= Qué hacer =
Reproduce sin cambios las líneas de los registros desde el comienzo hasta la línea que contiene "# Useful actions in the Marketplace", incluida esta.

= Datos de la tarea =

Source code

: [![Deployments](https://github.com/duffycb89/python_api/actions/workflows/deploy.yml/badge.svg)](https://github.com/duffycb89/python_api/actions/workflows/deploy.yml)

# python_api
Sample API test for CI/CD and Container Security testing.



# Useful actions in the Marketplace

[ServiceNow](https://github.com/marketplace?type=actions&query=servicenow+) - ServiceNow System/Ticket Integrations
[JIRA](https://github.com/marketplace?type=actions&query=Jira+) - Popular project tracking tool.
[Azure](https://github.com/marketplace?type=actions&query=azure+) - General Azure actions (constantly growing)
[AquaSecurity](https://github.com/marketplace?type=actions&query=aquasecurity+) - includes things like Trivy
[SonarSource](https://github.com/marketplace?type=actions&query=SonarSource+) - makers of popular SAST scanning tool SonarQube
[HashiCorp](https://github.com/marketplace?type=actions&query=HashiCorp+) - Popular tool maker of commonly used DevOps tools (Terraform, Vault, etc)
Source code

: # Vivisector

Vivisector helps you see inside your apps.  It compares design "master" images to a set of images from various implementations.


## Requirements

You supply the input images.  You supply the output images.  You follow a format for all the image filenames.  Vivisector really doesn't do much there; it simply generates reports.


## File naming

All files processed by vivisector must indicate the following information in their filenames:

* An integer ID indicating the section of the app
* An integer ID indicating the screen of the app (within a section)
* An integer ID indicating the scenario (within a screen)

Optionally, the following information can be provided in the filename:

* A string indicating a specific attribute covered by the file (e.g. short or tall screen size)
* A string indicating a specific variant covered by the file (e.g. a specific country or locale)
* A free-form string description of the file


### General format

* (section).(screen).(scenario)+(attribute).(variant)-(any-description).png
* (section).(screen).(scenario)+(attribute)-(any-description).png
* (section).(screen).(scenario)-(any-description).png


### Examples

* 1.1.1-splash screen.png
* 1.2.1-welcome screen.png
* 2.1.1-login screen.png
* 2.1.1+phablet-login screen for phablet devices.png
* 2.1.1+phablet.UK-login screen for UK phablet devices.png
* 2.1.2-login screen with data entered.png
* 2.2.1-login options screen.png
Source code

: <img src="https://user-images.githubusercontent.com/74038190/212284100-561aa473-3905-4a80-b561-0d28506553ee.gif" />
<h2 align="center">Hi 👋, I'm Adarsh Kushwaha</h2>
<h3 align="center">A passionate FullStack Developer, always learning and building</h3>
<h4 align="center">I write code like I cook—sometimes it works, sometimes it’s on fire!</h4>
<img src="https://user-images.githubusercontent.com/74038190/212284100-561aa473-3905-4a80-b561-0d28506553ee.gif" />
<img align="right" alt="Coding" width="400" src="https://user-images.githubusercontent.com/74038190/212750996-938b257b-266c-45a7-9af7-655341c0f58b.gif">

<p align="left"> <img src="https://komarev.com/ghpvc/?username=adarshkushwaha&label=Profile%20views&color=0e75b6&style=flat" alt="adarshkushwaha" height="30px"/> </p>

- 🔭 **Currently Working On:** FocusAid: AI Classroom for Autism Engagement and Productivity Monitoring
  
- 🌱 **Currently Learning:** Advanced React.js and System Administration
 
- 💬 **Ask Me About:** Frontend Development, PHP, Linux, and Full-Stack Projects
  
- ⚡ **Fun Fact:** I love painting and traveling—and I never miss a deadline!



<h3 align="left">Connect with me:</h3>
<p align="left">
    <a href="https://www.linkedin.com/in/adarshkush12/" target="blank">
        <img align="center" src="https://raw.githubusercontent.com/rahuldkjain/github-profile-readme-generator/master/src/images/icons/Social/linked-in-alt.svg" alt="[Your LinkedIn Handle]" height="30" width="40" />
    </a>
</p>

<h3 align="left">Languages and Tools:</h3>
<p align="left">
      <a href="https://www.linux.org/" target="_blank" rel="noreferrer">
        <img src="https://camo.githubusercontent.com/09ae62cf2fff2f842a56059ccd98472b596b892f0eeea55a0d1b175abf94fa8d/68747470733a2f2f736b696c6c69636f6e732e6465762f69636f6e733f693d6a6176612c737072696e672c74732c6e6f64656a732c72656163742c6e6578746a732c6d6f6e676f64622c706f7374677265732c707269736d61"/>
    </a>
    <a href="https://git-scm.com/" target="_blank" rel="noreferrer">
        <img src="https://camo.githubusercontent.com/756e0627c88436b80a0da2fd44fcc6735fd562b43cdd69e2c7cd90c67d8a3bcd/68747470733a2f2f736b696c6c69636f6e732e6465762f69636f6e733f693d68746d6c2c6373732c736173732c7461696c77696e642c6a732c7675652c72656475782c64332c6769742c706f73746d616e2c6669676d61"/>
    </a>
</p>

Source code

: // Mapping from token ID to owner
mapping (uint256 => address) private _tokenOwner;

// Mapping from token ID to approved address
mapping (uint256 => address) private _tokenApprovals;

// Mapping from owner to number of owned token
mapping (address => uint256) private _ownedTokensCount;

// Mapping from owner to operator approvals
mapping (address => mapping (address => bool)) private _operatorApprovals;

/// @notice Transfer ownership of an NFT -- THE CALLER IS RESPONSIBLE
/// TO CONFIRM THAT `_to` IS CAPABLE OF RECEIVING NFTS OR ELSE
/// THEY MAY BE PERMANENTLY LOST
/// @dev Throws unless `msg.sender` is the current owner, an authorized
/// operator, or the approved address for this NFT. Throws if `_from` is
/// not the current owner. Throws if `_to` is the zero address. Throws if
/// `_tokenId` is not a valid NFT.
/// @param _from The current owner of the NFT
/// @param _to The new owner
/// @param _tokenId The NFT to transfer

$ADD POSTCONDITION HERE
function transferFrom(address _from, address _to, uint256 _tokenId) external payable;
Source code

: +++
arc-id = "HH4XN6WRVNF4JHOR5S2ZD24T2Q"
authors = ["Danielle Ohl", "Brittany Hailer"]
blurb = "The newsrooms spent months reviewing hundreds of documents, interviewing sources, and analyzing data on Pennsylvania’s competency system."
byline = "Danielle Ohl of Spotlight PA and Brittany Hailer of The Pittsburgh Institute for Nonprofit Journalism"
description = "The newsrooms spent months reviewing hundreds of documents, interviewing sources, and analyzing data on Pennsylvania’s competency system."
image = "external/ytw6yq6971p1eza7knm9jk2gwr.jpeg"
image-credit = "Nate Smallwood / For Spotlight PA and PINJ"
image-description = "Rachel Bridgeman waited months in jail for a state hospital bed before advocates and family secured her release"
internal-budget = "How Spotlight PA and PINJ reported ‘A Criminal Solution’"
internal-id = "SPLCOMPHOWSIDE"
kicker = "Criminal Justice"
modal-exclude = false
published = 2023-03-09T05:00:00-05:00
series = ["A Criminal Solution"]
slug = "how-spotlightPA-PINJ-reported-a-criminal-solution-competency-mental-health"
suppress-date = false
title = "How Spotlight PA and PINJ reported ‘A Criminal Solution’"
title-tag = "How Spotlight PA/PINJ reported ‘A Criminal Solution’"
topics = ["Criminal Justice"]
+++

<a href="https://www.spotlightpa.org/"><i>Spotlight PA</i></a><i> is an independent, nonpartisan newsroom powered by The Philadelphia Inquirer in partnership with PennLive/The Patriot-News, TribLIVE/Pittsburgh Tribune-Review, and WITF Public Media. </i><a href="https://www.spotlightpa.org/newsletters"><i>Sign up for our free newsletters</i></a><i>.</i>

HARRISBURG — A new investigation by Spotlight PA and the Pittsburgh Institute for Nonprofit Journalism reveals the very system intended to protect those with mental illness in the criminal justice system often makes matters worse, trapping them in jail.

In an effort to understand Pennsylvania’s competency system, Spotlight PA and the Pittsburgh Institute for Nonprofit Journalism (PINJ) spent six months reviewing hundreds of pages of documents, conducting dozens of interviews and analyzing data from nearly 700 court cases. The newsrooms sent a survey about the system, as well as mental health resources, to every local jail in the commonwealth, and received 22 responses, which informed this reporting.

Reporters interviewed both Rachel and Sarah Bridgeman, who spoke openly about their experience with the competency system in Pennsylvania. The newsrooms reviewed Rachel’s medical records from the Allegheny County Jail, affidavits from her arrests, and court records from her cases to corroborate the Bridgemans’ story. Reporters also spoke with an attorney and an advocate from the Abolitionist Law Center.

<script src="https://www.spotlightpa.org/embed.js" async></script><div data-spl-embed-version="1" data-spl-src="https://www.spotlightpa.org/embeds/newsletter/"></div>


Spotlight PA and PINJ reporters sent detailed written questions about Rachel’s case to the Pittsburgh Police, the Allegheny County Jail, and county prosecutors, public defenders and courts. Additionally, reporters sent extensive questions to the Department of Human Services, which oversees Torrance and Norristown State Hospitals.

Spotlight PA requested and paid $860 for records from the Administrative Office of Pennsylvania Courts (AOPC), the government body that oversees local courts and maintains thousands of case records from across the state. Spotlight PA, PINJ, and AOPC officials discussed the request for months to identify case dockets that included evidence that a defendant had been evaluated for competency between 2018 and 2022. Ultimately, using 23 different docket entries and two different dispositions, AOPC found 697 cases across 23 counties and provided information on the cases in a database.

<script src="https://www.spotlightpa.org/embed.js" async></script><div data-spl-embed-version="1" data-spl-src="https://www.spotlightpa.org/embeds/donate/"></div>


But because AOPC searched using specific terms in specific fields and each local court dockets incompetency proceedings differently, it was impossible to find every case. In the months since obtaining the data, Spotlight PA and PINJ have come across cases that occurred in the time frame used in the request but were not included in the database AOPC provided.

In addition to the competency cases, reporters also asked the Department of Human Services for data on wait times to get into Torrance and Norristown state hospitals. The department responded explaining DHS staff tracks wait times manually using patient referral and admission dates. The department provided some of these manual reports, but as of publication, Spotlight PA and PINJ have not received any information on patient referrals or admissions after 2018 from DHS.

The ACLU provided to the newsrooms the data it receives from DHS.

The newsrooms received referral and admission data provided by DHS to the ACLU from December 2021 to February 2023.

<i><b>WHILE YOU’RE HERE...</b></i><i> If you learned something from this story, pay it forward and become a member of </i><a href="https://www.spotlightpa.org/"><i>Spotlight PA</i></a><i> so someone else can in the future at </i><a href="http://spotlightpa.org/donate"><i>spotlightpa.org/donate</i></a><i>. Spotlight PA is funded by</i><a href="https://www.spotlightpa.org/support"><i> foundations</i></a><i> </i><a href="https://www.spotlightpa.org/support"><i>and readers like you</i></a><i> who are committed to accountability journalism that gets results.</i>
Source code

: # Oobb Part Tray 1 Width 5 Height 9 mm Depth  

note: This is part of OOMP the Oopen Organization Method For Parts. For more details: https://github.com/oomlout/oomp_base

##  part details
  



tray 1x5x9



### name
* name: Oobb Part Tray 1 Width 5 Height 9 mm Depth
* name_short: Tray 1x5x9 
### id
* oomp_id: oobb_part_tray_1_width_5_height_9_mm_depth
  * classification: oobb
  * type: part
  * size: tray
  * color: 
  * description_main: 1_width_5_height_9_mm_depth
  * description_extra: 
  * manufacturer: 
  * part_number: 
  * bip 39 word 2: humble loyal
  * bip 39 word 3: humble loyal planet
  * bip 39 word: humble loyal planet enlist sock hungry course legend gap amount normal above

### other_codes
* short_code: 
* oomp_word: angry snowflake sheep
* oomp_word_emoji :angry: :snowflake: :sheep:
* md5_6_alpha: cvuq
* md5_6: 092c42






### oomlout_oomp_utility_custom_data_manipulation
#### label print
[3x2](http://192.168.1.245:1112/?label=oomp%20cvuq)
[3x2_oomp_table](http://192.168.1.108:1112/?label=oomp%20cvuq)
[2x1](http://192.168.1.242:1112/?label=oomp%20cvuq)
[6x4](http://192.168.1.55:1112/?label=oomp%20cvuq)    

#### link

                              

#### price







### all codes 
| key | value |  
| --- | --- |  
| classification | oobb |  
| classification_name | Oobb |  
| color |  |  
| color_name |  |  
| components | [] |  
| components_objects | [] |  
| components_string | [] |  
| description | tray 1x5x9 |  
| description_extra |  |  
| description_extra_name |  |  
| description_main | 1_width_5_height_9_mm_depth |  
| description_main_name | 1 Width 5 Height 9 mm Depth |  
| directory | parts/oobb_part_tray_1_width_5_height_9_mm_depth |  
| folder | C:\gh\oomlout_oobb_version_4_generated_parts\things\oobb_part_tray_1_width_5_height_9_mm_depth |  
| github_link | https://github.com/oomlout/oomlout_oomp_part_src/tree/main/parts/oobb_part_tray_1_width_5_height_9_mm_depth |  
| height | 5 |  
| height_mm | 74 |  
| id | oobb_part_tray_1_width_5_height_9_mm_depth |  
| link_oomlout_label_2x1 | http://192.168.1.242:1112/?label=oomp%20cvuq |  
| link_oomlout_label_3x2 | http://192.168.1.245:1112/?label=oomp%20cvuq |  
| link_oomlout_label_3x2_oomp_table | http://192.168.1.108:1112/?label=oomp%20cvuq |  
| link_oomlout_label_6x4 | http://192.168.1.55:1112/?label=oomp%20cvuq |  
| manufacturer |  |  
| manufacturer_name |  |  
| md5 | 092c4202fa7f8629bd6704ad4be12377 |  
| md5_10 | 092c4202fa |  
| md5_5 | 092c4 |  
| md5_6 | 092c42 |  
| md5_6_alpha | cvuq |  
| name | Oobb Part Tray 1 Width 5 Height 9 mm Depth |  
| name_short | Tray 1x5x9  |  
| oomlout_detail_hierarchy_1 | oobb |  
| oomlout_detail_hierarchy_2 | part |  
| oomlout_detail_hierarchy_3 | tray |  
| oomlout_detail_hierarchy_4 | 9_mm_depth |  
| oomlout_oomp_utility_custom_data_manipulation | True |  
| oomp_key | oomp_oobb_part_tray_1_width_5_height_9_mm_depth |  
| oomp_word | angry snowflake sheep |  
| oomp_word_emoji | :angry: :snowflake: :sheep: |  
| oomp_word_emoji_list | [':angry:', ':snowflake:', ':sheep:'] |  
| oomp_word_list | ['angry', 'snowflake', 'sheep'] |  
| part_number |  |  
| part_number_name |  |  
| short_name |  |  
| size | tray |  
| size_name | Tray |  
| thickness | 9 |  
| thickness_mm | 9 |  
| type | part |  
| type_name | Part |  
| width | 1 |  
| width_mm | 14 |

= Solución =
Source code

: [![Deployments](https://github.com/duffycb89/python_api/actions/workflows/deploy.yml/badge.svg)](https://github.com/duffycb89/python_api/actions/workflows/deploy.yml)

# python_api
Sample API test for CI/CD and Container Security testing.



# Useful actions in the Marketplace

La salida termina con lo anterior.